LONDON — What’s in a name? For the uneasy European neighbors of Macedonia and Greece, quite a lot actually.
In one of the strangest international disputes still playing out on the world stage, these two countries have been quarreling for more than a quarter of a century about what Macedonia should be called.
It’s not just symbolic: The dispute has seen Greece block Macedonia’s potential accession to NATO and the European Union, as well as imposing a brief but crippling trade embargo in the mid-1990s.
Some analysts even claim this perpetual state of limbo could create opportunities for further Russian meddling on Europe’s southeastern flank.
This week has given hope however to a possible thaw in this long-running impasse.
Both governments agreed to renew efforts to find a solution Tuesday, and a fresh round of discussions with a United Nations mediator are due to begin later this month.
This came after Macedonian Prime Minister Zoran Zaev suggested Sunday that a final compromise could come within the next six months, according to Reuters.
“I’m the most optimistic I’ve been for many years,” according to Jonathan Eyal, the international director at the London-based Royal United Services Institute think tank, who has acted as an E.U. adviser on the former Yugoslav states. “The question is whether they will pluck up the courage to finally do it.”
The argument dates to 1991, when Macedonia broke away from the fragmenting socialist federation of Yugoslavia and chose its official name.
Greece vehemently objected, saying “Macedonia” was a Greek word dating to an ancient kingdom of the same name.
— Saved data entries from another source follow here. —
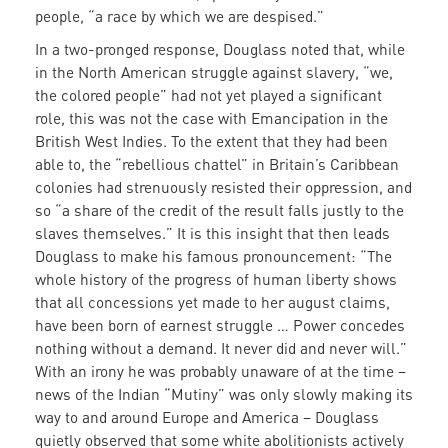
people, “a race by which we are despised.”
In a two-pronged response, Douglass noted that, while
in the North American struggle against slavery, “we,
the colored people” had not yet played a significant
role, this was not the case with Emancipation in the
British West Indies. To the extent that they had been
able to, the “rebellious chattel” in Britain’s Caribbean
colonies had strenuously resisted their oppression, and
so “a share of the credit of the result falls justly to the
slaves themselves.” It is this insight that then leads
Douglass to make his famous pronouncement: “The
whole history of the progress of human liberty shows
that all concessions yet made to her august claims,
have been born of earnest struggle … Power concedes
nothing without a demand. It never did and never will.”
With an irony he was probably unaware of at the time –
news of the Indian “Mutiny” was only slowly making its
way to and around Europe and America – Douglass
quietly observed that some white abolitionists actively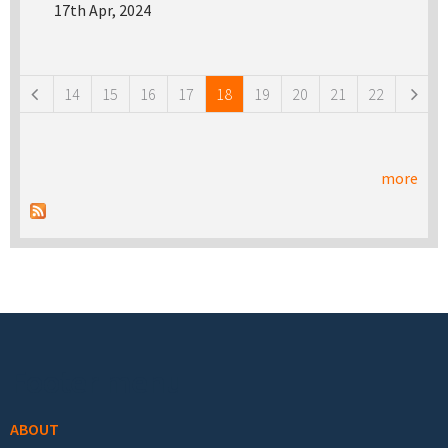
17th Apr, 2024
Pages
14
15
16
17
18
19
20
21
22
more
Footer menu
ABOUT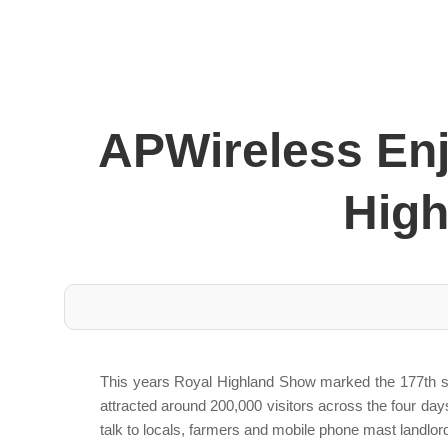
APWireless Enj
High
This years Royal Highland Show marked the 177th show
attracted around 200,000 visitors across the four days
talk to locals, farmers and mobile phone mast landlor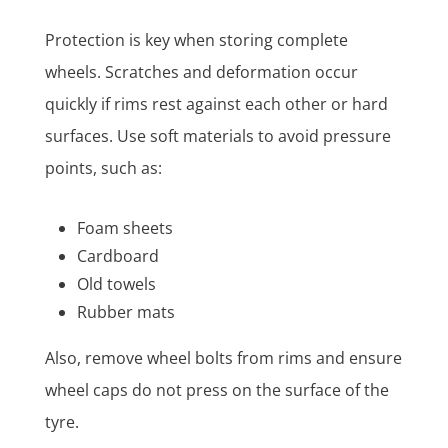
Protection is key when storing complete
wheels. Scratches and deformation occur
quickly if rims rest against each other or hard
surfaces. Use soft materials to avoid pressure
points, such as:
Foam sheets
Cardboard
Old towels
Rubber mats
Also, remove wheel bolts from rims and ensure
wheel caps do not press on the surface of the
tyre.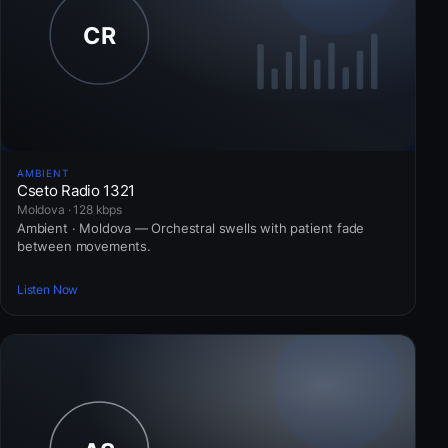
AMBIENT
Cseto Radio 1321
Moldova · 128 kbps
Ambient · Moldova — Orchestral swells with patient fade
between movements.
Listen Now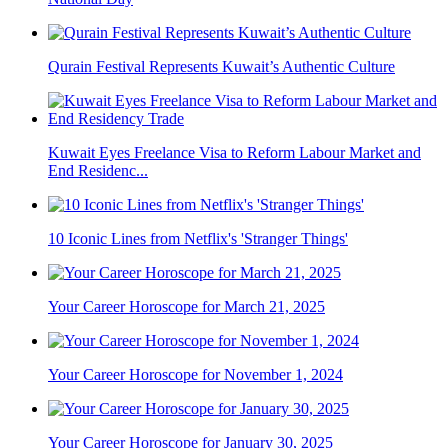
Qurain Festival Represents Kuwait’s Authentic Culture
Kuwait Eyes Freelance Visa to Reform Labour Market and
End Residenc...
10 Iconic Lines from Netflix's 'Stranger Things'
Your Career Horoscope for March 21, 2025
Your Career Horoscope for November 1, 2024
Your Career Horoscope for January 30, 2025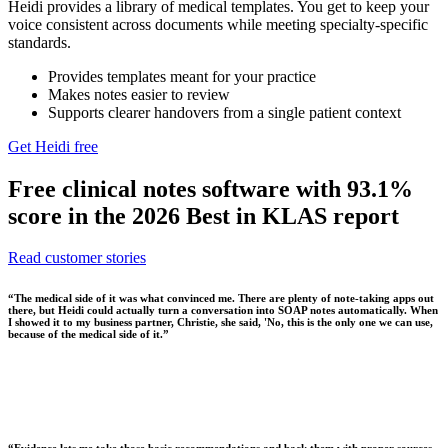
Heidi provides a library of medical templates. You get to keep your
voice consistent across documents while meeting specialty-specific
standards.
Provides templates meant for your practice
Makes notes easier to review
Supports clearer handovers from a single patient context
Get Heidi free
Free clinical notes software with 93.1%
score in the 2026 Best in KLAS report
Read customer stories
“
The medical side of it was what convinced me. There are plenty of note-taking apps out
there, but Heidi could actually turn a conversation into SOAP notes automatically. When
I showed it to my business partner, Christie, she said, 'No, this is the only one we can use,
because of the medical side of it.
”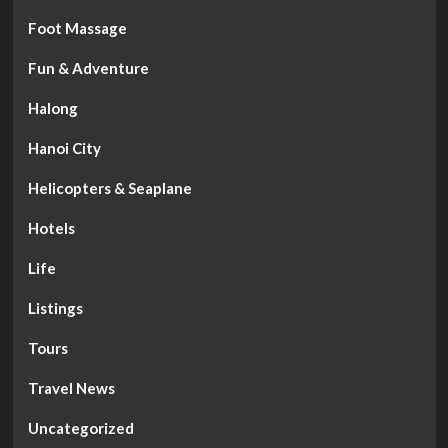
Foot Massage
Fun & Adventure
Halong
Hanoi City
Helicopters & Seaplane
Hotels
Life
Listings
Tours
Travel News
Uncategorized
It also pointed to its own northern region of Macedonia and the millions of ethnic Greeks who live there and regard themselves as Macedonians.
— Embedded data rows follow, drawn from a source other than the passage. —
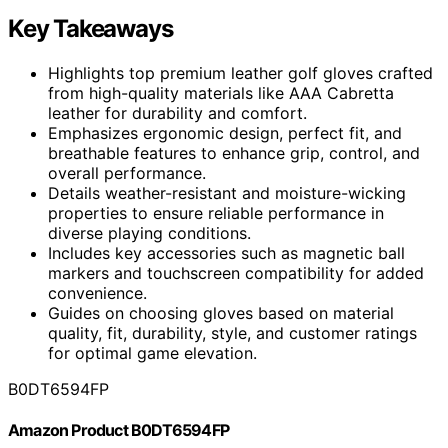
Key Takeaways
Highlights top premium leather golf gloves crafted
from high-quality materials like AAA Cabretta
leather for durability and comfort.
Emphasizes ergonomic design, perfect fit, and
breathable features to enhance grip, control, and
overall performance.
Details weather-resistant and moisture-wicking
properties to ensure reliable performance in
diverse playing conditions.
Includes key accessories such as magnetic ball
markers and touchscreen compatibility for added
convenience.
Guides on choosing gloves based on material
quality, fit, durability, style, and customer ratings
for optimal game elevation.
B0DT6594FP
Amazon Product B0DT6594FP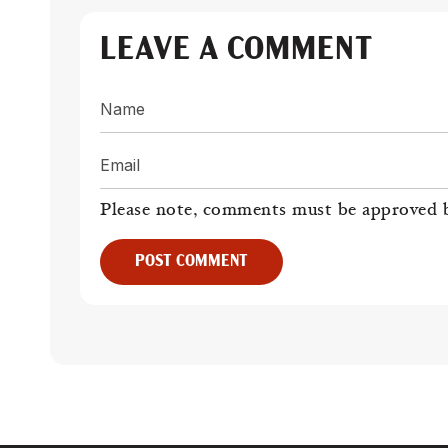
LEAVE A COMMENT
Name
Email
Please note, comments must be approved b
POST COMMENT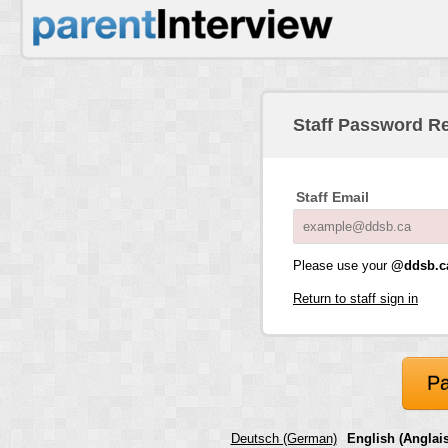
Staff Password R
Staff Email
Please use your
@ddsb.c
Return to staff sign in
Pa
Deutsch (German)
English (Anglais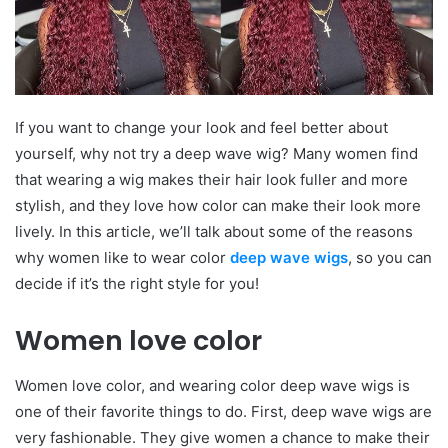
If you want to change your look and feel better about
yourself, why not try a deep wave wig? Many women find
that wearing a wig makes their hair look fuller and more
stylish, and they love how color can make their look more
lively. In this article, we’ll talk about some of the reasons
why women like to wear color
deep wave wigs
, so you can
decide if it’s the right style for you!
Women love color
Women love color, and wearing color deep wave wigs is
one of their favorite things to do. First, deep wave wigs are
very fashionable. They give women a chance to make their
Its fledgling neighbor disagreed, citing its own historical precedent, and the two countries have been at loggerheads since.
One of the key figures at the center of all this is no modern politician but a towering figure of the ancient world. Both countries claim historical ties to Alexander the Great, the ruler whose military campaigns redrew vast swathes of the world map 2,300 years ago.
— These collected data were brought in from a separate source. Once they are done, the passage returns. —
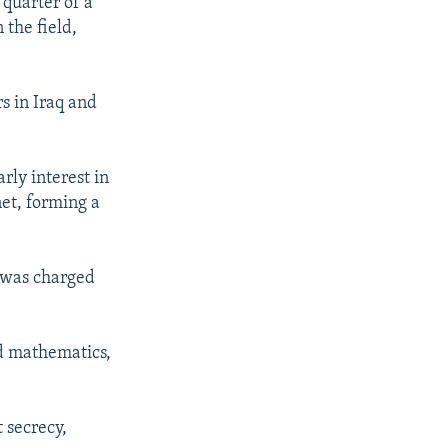
 quarter of a
 the field,
s in Iraq and
rly interest in
et, forming a
e was charged
nd mathematics,
 secrecy,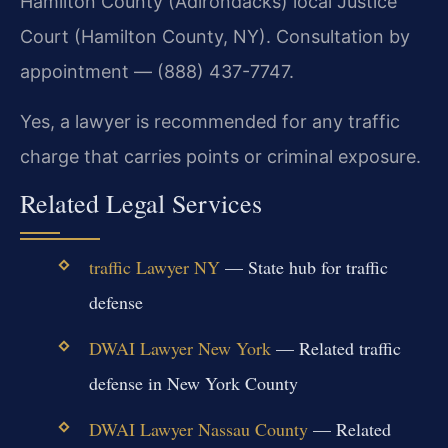
Hamilton County (Adirondacks) local Justice
Court (Hamilton County, NY). Consultation by
appointment — (888) 437-7747.
Yes, a lawyer is recommended for any traffic
charge that carries points or criminal exposure.
Related Legal Services
traffic Lawyer NY
— State hub for traffic
defense
DWAI Lawyer New York
— Related traffic
defense in New York County
DWAI Lawyer Nassau County
— Related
What’s changed now is that Greece’s government, led by the left-wing party Syriza, does not share the nationalist or patriotic tendencies of previous administrations.
With Syriza’s future uncertain ahead of elections next year, politicians in Macedonia may believe that the window of compromise is about to slam shut, Eyal said.
An emerging possibility is that some sort of qualifier — such as “Nova Macedonia,” meaning “New Macedonia” — could be adopted. Since a 1995 accord, the country has been referred to as the Former Yugoslav Republic of Macedonia, or FYROM, at the United Nations.
The dispute has hurt Macedonia not only economically and internationally but also stunted its fledgling development in other areas, according to Biljana Vankovska, a professor at the University of Skopje, in Macedonia’s capital.
The trade embargo of the 1990s had “huge economic consequences for the already devastated country,” according to Vankovska, and she said it also created an ideal environment for “burgeoning organized crime, smuggling, and gray economy in general.”
The Macedonian government claims most of its people would favor a solution that would allow them to enter into NATO and the E.U. But Vankovska is skeptical.
“The overwhelming majority of ethnic Macedonians … are not willing to trade with their identity for any foreign-policy reward,” she said.
One section of the population who may be open to the idea are the 25 percent who identify as ethnic Albanians, Vankovska added. Albania, the country, is already in NATO, and membership for Macedonia would be a unifying force for the region’s diaspora.
The ripples of this nomenclature feud have been felt beyond the borders of Macedonia, a landlocked country of around 2 million people that’s the size of New Hampshire.
Macedonia has sent troops to support the U.S.-led wars in Iran and Afghanistan, but NATO says it must resolve its dispute with Greece before it can formally join.
Officials in the tiny country, as well as some Western analysts, have suggested that its lack of formal membership puts it under threat from meddling by Moscow.
Montenegro, another former Yugoslav state to the north, claimed that in 2016 a group of Serb and Russian nationalists attempted a coup to sabotage its imminent NATO membership. The Kremlin denies involvement in the alleged plot.
Some, such as Vankovska, feel that such worries are overblown and calls them a “cheap political trick” by Macedonia’s government. But others, like Eyal at RUSI, do see danger in having states like Macedonia in what he calls “suspended animation” — neither allied with Russia nor the West.
“The key objective is to try to maintain stability in what remains one of Europe’s least stable countries and to try to stop Russians causing mischief like they did when Montenegro tried to join NATO,” he said. “There’s no question that the Russians are interested in the region.”